While the peak electricity supply reached 15,604MW in Bangladesh at the beginning of summer, many areas, mostly outside Dhaka, have been facing long hours of load-shedding and disruption of economic activities. The reason behind the current crisis is not the lower installed capacity, but the inability to buy imported energy to run the existing power plants and interrupted services due to technical inefficiency. It is tragic to see that while people are suffering from the crisis, over 40 percent of installed capacity remains idle. It is even more tragic that the new capacity addition of 660MW from the trial operation of Rampal and import of 748MW from Adani’s Godda coal-based power plant could not be of any use to reduce people’s suffering. On top of that, more committed power plants including Matarbari, Banshkhali, Rooppur nuclear power plant, and the second unit of Payra are waiting to be finished.

The question is no longer whether Bangladesh has the installed capacity to meet the electricity demand. Rather, the question is whether Bangladesh will be able to pay for the imported energy to fulfil its demand amid the US dollar crisis coupled with high international prices and dwindling foreign exchange reserves.


The excruciating summer temperature and the deteriorating power crisis in Bangladesh brought back the agenda of solar electricity. In this respect, recent policy developments need attention. The draft renewable energy policy set a target to increase the renewables’ contribution to 40 percent by 2041. So far, the feasibility of the target has been discussed mainly from the technical and economic perspectives. Previous debates mostly focused on grid capacity, intermittent supply, battery use, demand management, etc. Another concern has been the high cost of solar power, until the cost declined globally over the last decade. Now, the new experiences of integrating renewables to the grid are widely known. Significant spillover of knowledge around the world made solar technology accessible to countries like Bangladesh. However, while the fossil fuel lock-in as a barrier to clean energy technology adoption is widely discussed in the West, it is yet to receive much attention in Bangladesh.

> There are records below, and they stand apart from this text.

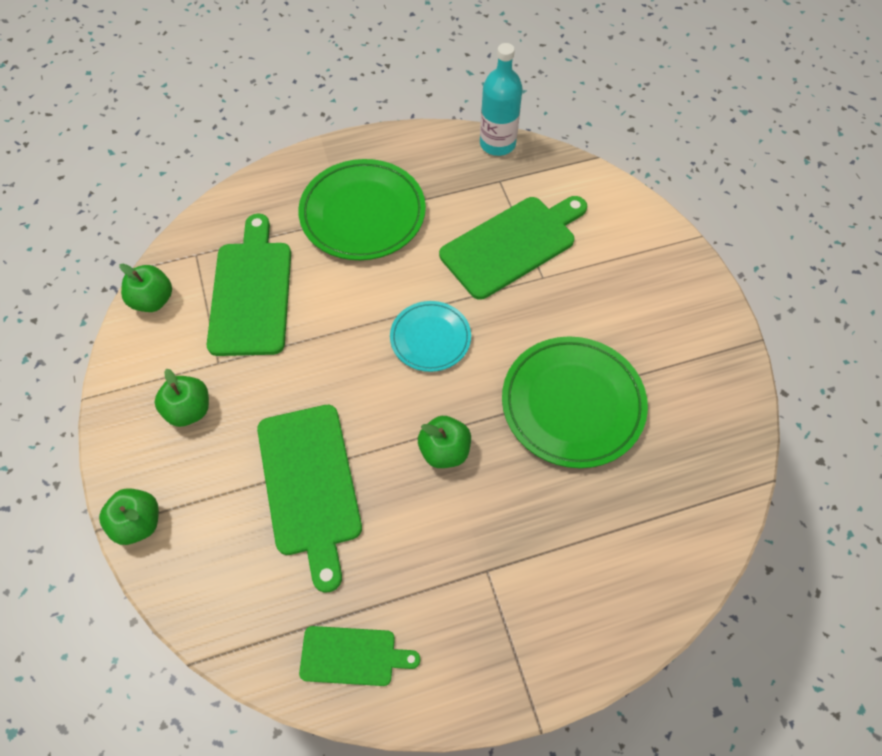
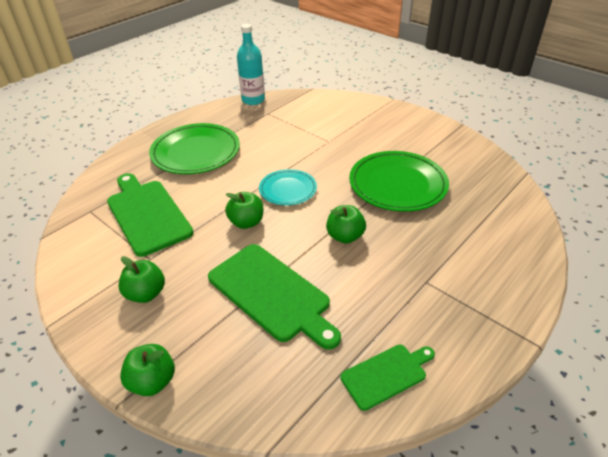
camera: 30 degrees left, 20 degrees down
(153, 300) = (72, 246): green apple -> green apple (246, 222)
(512, 244) = (299, 134): green cutting board -> none

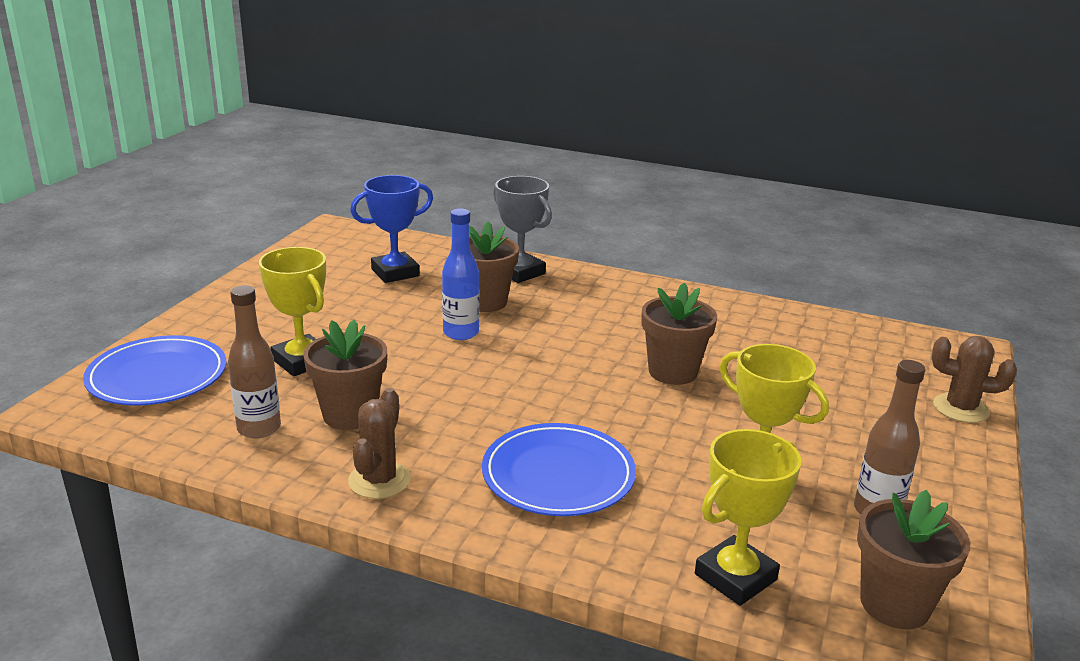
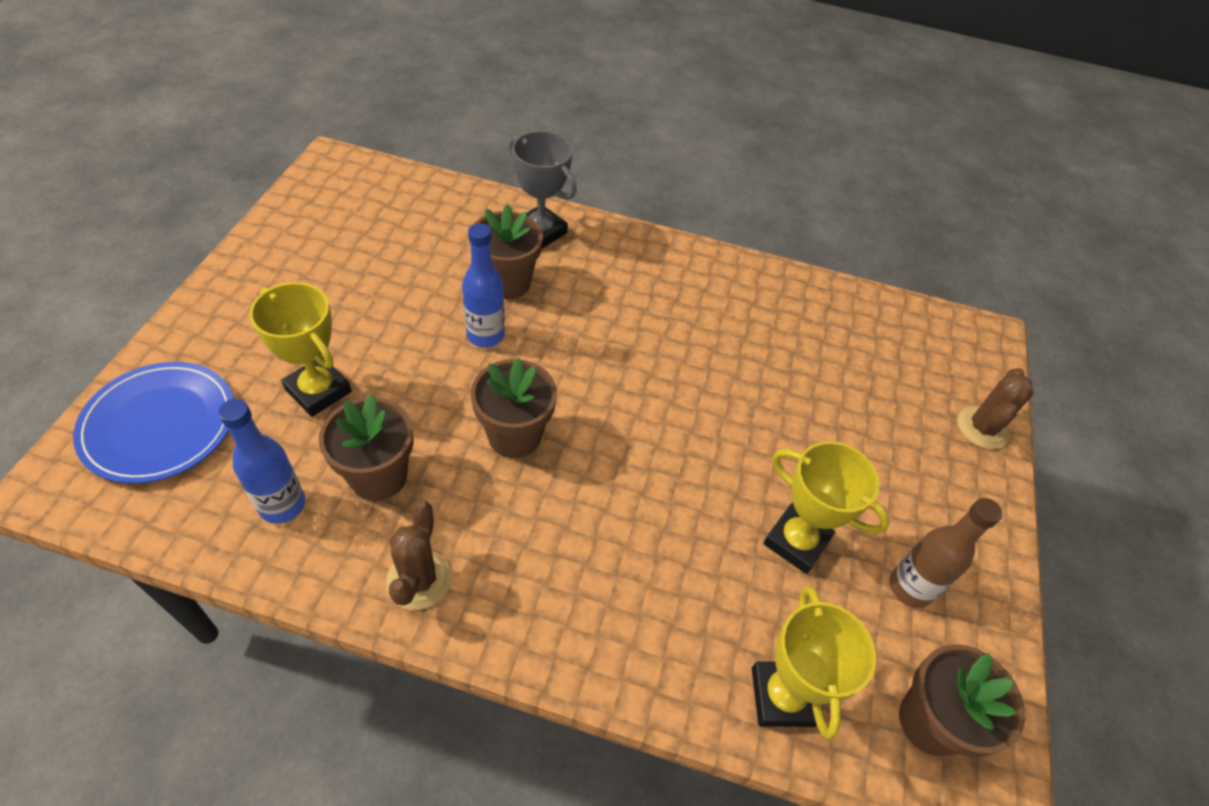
camera: 10 degrees left, 25 degrees up
(259, 428) = (282, 505): brown bottle -> blue bottle
(395, 272) = (407, 237): blue trophy -> none
(558, 475) = (602, 557): blue plate -> none
(672, 372) = (706, 387): brown flower pot -> brown flower pot (514, 436)
(735, 577) = (782, 696): yellow trophy -> yellow trophy turned 45 degrees counterclockwise
(960, 408) = (982, 428): brown cactus -> brown cactus turned 75 degrees counterclockwise

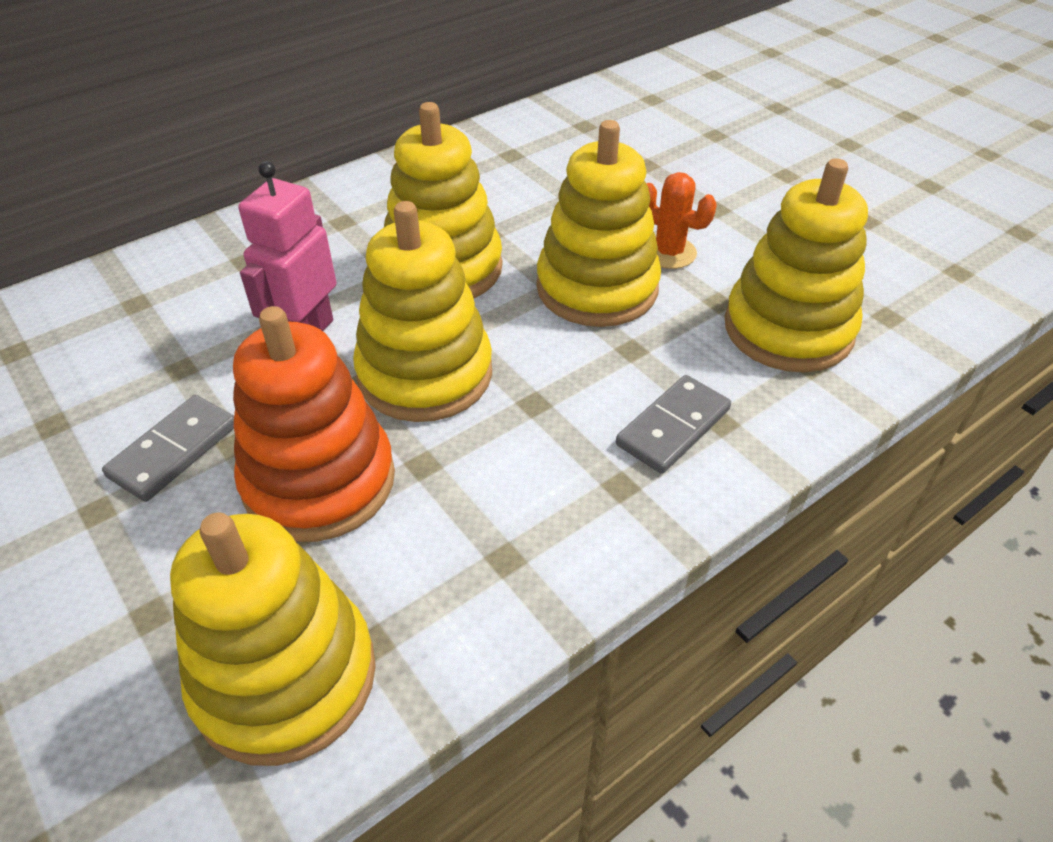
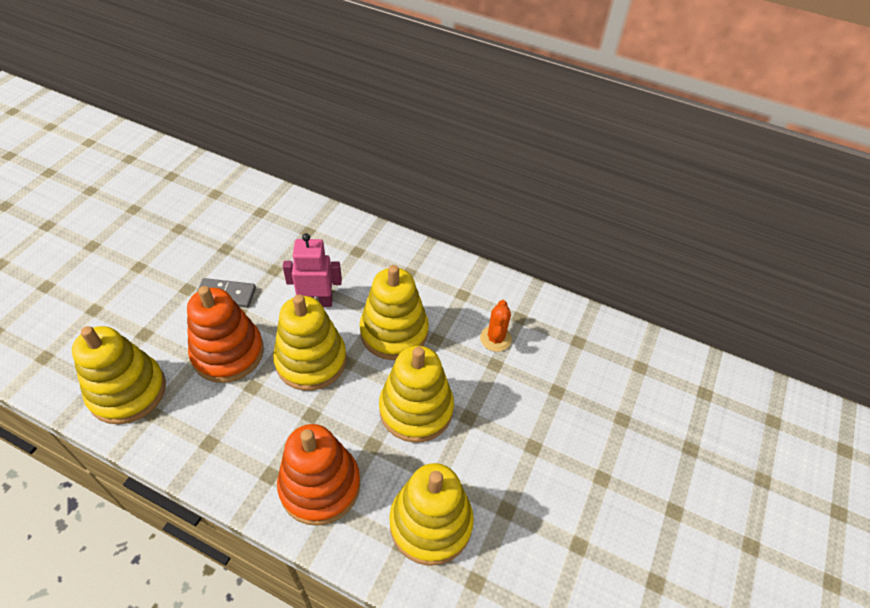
camera: 60 degrees right, 5 degrees up
(669, 252) = (469, 434): orange cactus -> orange cactus (495, 338)
(673, 427) = (320, 486): grey domino -> orange stacking toy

Technological lock-in refers to the situation of persistent failure to switch to a new technology as replacing the incumbent technology becomes highly expensive. Although the term has been used by economists, historians and sociologists since the 1980s, scholars have started to use “lock-in” in relation to fossil fuel use and the difficulty to switch to renewable energy. Others use the term carbon lock-in to describe a force that prolongs fossil fuel use despite knowing the risks of fossil fuels and having cost-effective alternatives. As a consequence, low-carbon technology diffuses at such a slow rate that the cost to society and the environment becomes too high.